'I think that this will go on until people see a drastic change,' Detroit protester says

Leonard N. Fleming
The Detroit News

Detroit — It didn't take long for James Montgomery, attending his first protest downtown on Thursday, to give a quick prediction on how long the young demonstrators will continue to march against racial injustice.

Juan Patrick, 25, of Detroit, left, and James Montgomery, 24, of Farmington Hills ride scooters on Woodward Avenue in Detroit on Thursday.

Indefinitely, said Montgomery, 24, of Farmington Hills.

"I think that this will go on until people see a drastic change," said Montgomery, who is black and a car porter for a suburban car dealership. "It started off with the George Floyd case but it's going on all around the world right now. And it's just not his life that's still in jeopardy."

While the crowd on the 14th straight day of protests was less than 200 people, the fever pitch as protesters snaked through downtown streets continued unabated and was expected to continue into the summer.

Those who attended say they do not see an end in sight in the age of COVID-19, where many lives still are stalled, until issues such as police brutality, poverty and inequities in housing are addressed with speed, care and money. From Warren to Birmingham, the daily protests have featured movements such as Black Lives Matter as well as white protesters from the suburbs.

Along with talk nationally of defunding police departments, the protesters also spoke about how African Americans still are viewed as dangerous, and how that image needs to change to solve the crisis in police overreach.

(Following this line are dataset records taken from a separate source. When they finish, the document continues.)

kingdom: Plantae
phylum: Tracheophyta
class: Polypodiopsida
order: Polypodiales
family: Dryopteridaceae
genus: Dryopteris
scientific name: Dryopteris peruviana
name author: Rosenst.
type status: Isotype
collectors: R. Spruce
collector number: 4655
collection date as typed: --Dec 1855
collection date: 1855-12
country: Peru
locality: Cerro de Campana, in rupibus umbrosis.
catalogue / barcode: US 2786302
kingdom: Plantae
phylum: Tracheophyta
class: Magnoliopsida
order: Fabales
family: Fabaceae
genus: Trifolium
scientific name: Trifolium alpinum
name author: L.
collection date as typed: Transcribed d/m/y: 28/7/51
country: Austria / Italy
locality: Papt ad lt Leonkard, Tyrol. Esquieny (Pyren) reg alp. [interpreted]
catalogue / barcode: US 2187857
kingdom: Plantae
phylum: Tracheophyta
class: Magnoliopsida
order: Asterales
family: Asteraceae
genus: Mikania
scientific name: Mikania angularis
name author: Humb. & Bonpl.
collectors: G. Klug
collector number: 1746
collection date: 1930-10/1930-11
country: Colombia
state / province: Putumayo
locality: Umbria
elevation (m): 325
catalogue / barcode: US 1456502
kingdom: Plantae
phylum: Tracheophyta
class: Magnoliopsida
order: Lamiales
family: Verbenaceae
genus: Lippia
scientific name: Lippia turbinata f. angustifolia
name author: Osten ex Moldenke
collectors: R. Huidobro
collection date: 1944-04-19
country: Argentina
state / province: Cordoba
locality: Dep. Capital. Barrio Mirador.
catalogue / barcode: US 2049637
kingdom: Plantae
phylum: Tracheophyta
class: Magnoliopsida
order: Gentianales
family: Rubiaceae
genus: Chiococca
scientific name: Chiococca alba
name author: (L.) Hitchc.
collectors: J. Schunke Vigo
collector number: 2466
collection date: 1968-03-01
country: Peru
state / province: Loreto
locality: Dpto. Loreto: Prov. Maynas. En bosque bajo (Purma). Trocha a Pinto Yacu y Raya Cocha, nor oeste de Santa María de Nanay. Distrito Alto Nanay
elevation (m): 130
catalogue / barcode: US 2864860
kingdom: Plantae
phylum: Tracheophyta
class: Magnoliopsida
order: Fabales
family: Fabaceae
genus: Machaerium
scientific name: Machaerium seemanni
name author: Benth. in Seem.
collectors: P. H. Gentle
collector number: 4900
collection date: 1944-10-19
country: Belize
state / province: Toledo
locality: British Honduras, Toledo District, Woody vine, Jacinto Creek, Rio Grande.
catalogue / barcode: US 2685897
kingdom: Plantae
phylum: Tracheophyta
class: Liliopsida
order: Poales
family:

The protests mostly have been peaceful with police escorts driving behind the protesters, who chant "No justice, no peace" and hold signs decrying racial profiling and injustice. On Thursday evening, tensions flared among a few protesters jockeying to get their messages across; no violence was exhibited.

Some were first-time protesters like Montgomery. Others, like Maura O'Meallie, 32, of Ferndale has protested seven times with her boyfriend.

"This is something they've been ready to stand for, for a long time," O'Meallie said.

O'Meallie said she's been to a number of rallies in her life, but these protests have "so much push behind it."

"I don't see people dropping out. A few, maybe," she said. "Humans are humans. I still don't understand how black people aren't recognized as human." 

O'Meallie, who runs a yoga studio in Ferndale with her boyfriend, Joseph Dugan, 30, who also lives in that city, said they cancelled most classes to attend the protests around the region.

"We need to see people standing up to do this," she said. "This is where our efforts need to be. If you can show up at 7 o'clock to go do yoga in the park, get your ass here."

Organizer Shawn Vaughn, 28, of Detroit, left, waits patiently while JoAnna Underwood speaks on the mic. Protesters meet near Detroit Public Safety Headquarters before marching against police brutality in Detroit on June 11, 2020.

She added: "Honestly, I assume that I will be out here for months."

During a speech to the crowd after the march, "Baba" Baxter Jones, 64, of Detroit, who uses a wheelchair, told the crowd about the Montgomery, Alabama, bus boycotts during the Civil Rights movement that took many months of constant pressure and protests.

"It's not a sprint, this is a marathon," Jones said. "The people who they are protesting against have their heels dug in. There's money involved. I think these young people out here, they are very much like we were in the '60s."

Rafael Mojica, 34, of Detroit said the protests will be sustained during the coronavirus crisis by people willing to press for solutions to the issues they care about.

"We've had a public health crisis going on in this city for a long time; we've had racial inequality going on for a long time," he said. "There's economic inequality going on. When it comes to Detroit, in some form or fashion, it's going to continue on."

Megan Scholler, 27, a hairstylist, came to the protest alone. She wants the marches to continue so the issues "don't get just pushed over like it has in the past."

"I think it's real important that we keep pushing," said Scholler, who has spoken to friends of color who have taken various precautions with police to stay safe. "Things that I would never think to do, things you don't really think as a white person."

"It needs to change," she said. "Everyone should just be treated equal."

The thought about how long these protests would last has been on the mind of Lauren Barker, 34, of Detroit. She has attended at least five protests over the past weeks, she said.

Barker said that while some of the protests have had dwindling numbers of people, she's been encouraged by the larger crowds on other days, and the diversity. With summer months approaching, she doesn't see an end.

"I think that this movement has more momentum behind it than like previous movements have," said Barker, a speech pathologist. "I think it's amazing how many cities you see it in. It's not just in Detroit. It's in Ferndale, it's in Royal Oak, it's in Livonia. I've been impressed with how long it's been lasting at this point."